The shape arrangement of the stage, the heater, the gas head, the exhaust cover, and the like of the continuous chemical vapor growth apparatus described above is not limited thereto, and the gas supplied from both ends of the gas head is also inert gas that does not participate in film formation instead of N ₂ gas. You can also use

In addition, this time, some have described TEOS-O ₃ as an example, but it is also true that it can be applied to the case of using a reaction gas that is oscillated by gas phase reaction. Moreover, the same effect can be expected even if it flows other inert gas instead of N <_{2> in an} outer peripheral part.

As described above, according to the present invention, the gas head is separated into a reaction gas outlet at the center and an inert gas outlet at the end, and the flow rates of the gases ejected from the reaction gas outlet and the inert gas outlet adjacent to the gas outlet are the same. Since it is possible to form a film with a small amount of reaction gas while maintaining a uniform film thickness.

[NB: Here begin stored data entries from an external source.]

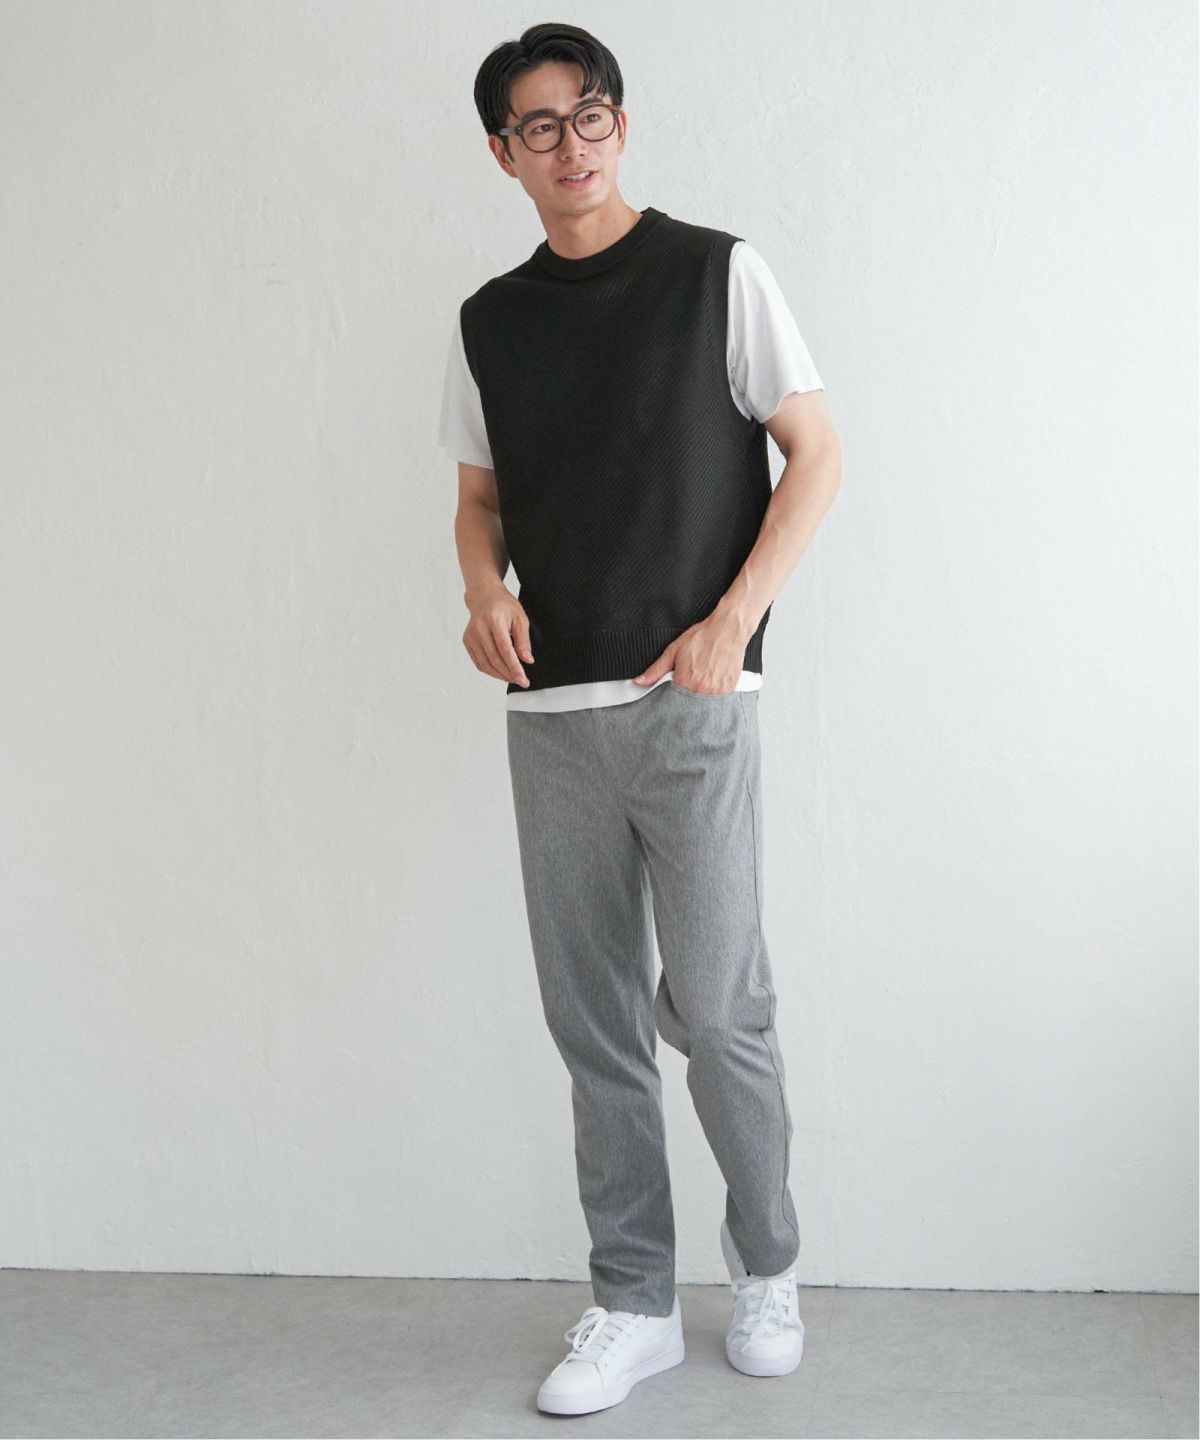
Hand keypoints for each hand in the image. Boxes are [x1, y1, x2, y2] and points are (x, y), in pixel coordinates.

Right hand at [463, 584, 533, 686]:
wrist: (484, 596)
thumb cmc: (504, 606)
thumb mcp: (520, 619)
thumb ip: (523, 641)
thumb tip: (527, 661)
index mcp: (494, 620)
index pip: (505, 650)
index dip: (515, 667)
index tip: (523, 679)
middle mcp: (479, 628)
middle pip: (494, 659)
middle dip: (509, 674)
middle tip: (521, 681)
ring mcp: (470, 635)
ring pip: (485, 664)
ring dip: (500, 675)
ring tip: (512, 678)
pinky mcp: (467, 641)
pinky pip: (478, 662)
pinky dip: (490, 670)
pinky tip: (500, 672)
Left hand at [631, 612, 747, 694]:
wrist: (728, 629)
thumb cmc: (703, 637)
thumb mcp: (674, 651)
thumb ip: (656, 669)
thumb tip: (639, 681)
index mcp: (686, 682)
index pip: (672, 702)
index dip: (670, 699)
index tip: (672, 694)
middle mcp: (702, 690)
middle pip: (688, 706)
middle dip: (684, 699)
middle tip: (688, 684)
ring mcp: (717, 692)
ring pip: (703, 705)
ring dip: (698, 699)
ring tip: (700, 681)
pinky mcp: (729, 689)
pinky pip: (717, 701)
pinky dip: (712, 696)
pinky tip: (710, 684)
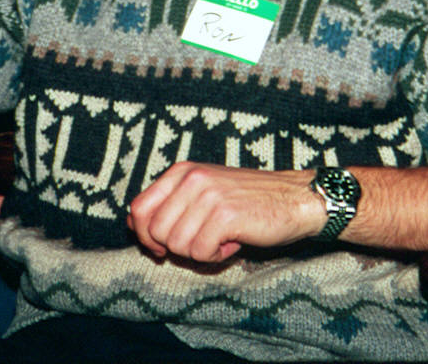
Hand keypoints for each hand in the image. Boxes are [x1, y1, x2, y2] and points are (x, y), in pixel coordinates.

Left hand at [126, 163, 323, 263]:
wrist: (295, 199)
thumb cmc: (248, 201)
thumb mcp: (203, 193)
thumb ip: (169, 204)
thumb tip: (132, 223)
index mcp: (182, 171)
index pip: (139, 208)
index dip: (145, 235)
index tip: (161, 248)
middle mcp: (192, 178)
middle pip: (155, 231)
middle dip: (175, 247)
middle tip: (203, 241)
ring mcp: (208, 195)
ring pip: (176, 245)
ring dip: (199, 252)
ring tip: (222, 239)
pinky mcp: (225, 215)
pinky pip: (199, 252)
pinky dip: (215, 257)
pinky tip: (233, 243)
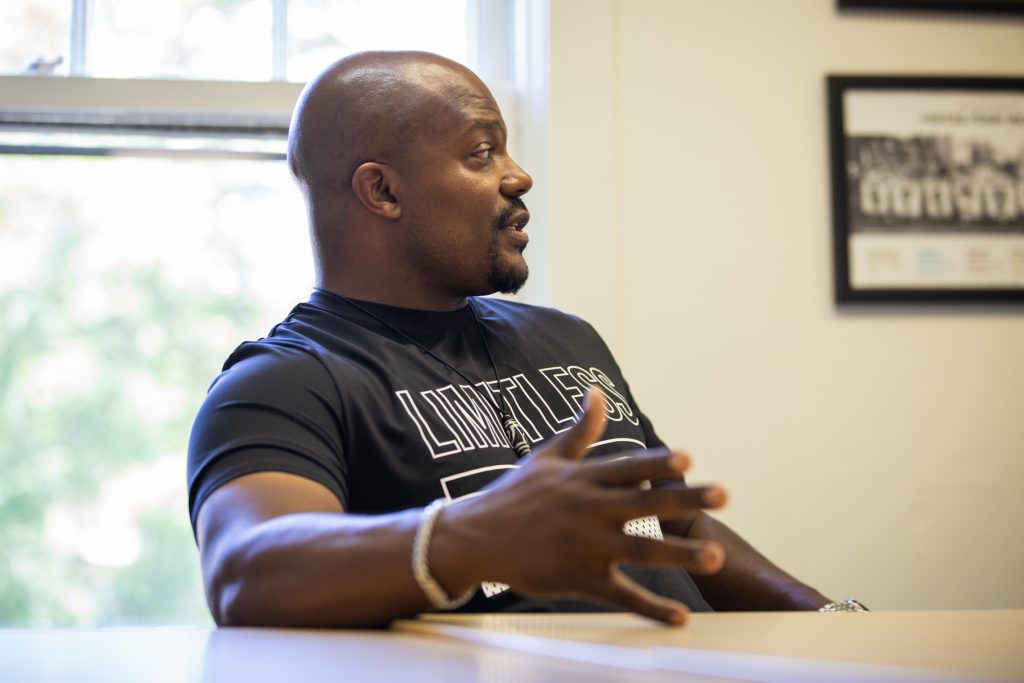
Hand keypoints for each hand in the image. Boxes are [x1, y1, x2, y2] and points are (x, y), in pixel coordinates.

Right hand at [432, 389, 726, 624]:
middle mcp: (589, 510)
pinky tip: (680, 616)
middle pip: (644, 503)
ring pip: (641, 550)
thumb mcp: (548, 456)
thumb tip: (597, 390)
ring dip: (680, 555)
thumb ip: (581, 429)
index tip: (687, 459)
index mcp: (584, 479)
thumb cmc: (515, 495)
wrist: (475, 537)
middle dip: (684, 500)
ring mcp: (586, 546)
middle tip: (722, 496)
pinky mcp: (581, 579)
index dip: (657, 464)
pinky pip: (621, 595)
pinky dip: (652, 608)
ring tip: (714, 557)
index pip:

In addition, adhesion of foreign matter to the reaction chamber can be reduced.

Claims (1)

A reaction chamber for processing a semiconductor wafer on which a thin film is formed by a reaction gas for each sheet, a gas head for supplying the reaction gas to the semiconductor wafer provided to face the periphery of the semiconductor wafer placed in the reaction chamber, and the semiconductor wafer. In the chemical vapor growth apparatus comprising a stage for heating, the gas head is separated into a reaction gas outlet at the center and an inert gas outlet at the end, and is ejected from the reaction gas outlet and the inert gas outlet adjacent to the gas outlet. Chemical vapor growth apparatus characterized in that the flow rate of each gas to be the same.